Roby reached into his pocket and brought out th
e mashed and balled wad of sweet potato pie. He held out his fist, hoping his hand wasn’t shaking. "Here."
She was suspicious. "What’s that?"
"For you."
She looked at his hand as if he held a snake. "What is it?"
"Eat this."
"What are you talking about?"
"Eat it. It’s what your daddy wanted." He used the past tense, to make it easier for her.
It’s what your daddy wants. Because he loved you, and you have to love him in return.
"I ain’t eating that. Whatever it is."
"Pie. It’s good."
She looked up the path, at the house that now probably seemed a hundred miles away. "I’m sure it’s good. Because Beverly Parsons made it, right?"
Roby smiled, but the expression felt wrong on his face. He pressed his lips together. "She made it special for you folks. Wouldn’t want to hurt her feelings, now. That wouldn’t be neighborly."
"What about my feelings, Roby? You got no right to scare me out of my wits. You’re a real creep, you know that?"
"Eat up. It’s good for you."
"No." She eased deeper into the shadows, edging for an escape up the path.
"Your daddy wants it this way."
"Leave me alone."
"You won’t scream.

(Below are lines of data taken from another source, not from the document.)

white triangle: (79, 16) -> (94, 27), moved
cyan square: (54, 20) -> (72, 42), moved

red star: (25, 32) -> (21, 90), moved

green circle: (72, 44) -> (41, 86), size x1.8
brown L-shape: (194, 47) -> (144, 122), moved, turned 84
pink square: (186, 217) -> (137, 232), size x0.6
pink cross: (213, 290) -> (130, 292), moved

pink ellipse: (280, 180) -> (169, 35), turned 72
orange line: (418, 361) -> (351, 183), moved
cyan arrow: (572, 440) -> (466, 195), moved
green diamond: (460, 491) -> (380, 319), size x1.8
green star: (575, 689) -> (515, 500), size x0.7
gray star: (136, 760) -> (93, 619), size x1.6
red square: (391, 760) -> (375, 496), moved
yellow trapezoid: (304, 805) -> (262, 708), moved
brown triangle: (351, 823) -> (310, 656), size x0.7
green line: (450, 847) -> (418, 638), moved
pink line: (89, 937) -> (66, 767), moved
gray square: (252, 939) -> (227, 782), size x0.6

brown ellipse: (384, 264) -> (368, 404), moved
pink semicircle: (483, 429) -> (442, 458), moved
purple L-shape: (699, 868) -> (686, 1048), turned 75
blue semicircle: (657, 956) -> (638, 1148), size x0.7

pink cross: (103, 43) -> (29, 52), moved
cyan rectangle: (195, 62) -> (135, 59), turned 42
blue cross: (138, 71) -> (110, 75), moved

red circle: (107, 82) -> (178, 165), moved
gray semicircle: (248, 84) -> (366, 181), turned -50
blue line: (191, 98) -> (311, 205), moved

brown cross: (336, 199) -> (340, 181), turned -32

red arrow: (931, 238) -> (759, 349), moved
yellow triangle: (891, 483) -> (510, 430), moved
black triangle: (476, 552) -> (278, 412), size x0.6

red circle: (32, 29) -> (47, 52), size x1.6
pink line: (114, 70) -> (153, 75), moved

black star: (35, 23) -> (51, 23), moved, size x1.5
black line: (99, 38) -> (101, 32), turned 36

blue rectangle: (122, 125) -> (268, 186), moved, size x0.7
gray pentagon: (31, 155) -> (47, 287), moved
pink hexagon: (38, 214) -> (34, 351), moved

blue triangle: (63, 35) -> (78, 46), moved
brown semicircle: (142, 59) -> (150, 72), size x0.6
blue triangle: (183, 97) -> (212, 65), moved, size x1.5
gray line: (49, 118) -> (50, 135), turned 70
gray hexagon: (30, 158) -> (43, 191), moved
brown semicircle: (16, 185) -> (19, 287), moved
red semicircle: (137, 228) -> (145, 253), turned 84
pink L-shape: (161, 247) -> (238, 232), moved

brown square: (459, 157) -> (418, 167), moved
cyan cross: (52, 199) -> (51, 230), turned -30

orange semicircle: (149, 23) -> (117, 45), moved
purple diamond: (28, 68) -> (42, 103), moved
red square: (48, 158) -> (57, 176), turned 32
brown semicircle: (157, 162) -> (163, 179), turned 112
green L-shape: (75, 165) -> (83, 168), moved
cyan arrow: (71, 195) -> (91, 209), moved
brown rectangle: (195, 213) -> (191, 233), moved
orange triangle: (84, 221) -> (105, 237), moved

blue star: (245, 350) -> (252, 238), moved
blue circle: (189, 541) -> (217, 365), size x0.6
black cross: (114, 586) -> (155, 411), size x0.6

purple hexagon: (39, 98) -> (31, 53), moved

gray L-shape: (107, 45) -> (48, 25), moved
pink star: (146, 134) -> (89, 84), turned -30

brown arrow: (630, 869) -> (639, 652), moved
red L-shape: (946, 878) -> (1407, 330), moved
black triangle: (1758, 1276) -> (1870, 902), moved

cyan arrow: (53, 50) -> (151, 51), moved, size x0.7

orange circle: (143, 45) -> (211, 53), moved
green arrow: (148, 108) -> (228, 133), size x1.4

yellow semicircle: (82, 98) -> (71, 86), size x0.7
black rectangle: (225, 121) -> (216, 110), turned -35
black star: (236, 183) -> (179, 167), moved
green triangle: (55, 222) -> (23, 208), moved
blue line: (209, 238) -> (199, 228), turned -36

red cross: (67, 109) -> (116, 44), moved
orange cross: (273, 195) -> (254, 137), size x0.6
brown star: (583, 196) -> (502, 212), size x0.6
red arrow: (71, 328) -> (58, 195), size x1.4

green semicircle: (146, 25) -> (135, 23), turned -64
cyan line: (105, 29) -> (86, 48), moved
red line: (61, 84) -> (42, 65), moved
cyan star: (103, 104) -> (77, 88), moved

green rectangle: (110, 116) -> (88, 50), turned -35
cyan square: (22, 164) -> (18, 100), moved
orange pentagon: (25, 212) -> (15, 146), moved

You won’t, because then I’ll have to tell."
"Tell what?"
"About Alfred’s fifteenth birthday present.Behind the barn."
She said nothing. There was nothing she could say.
Roby held out the clod of pie.
"Nobody . . ." Her voice was like a wind over ice, brittle. "Nobody saw."
"Family secrets. We keep it in the family."
"Nobody saw."
"Somebody did. How do you think I found out?"
"Nobody saw."
"Your daddy did. And he told me all about it. Last night."
Her words were like notes played on the wet rim of a crystal glass, uneven and piercing. "My daddy was dead last night."
"I know."
"My daddy was dead and nobody saw and you’re crazy and you and your pie can go to hell." She sprang forward and slapped at his hand.
The pie flew from Roby’s open palm, parted some leaves in the underbrush, and landed in the creek with a liquid thunk. Marlene clawed her way past him, screeching. He looked at his empty palm under the moonlight, then watched her grow smaller and darker until she was nothing but a moving shadow. Then her figure was outlined in the light of the screen door. She went inside and the door to the kitchen slammed closed.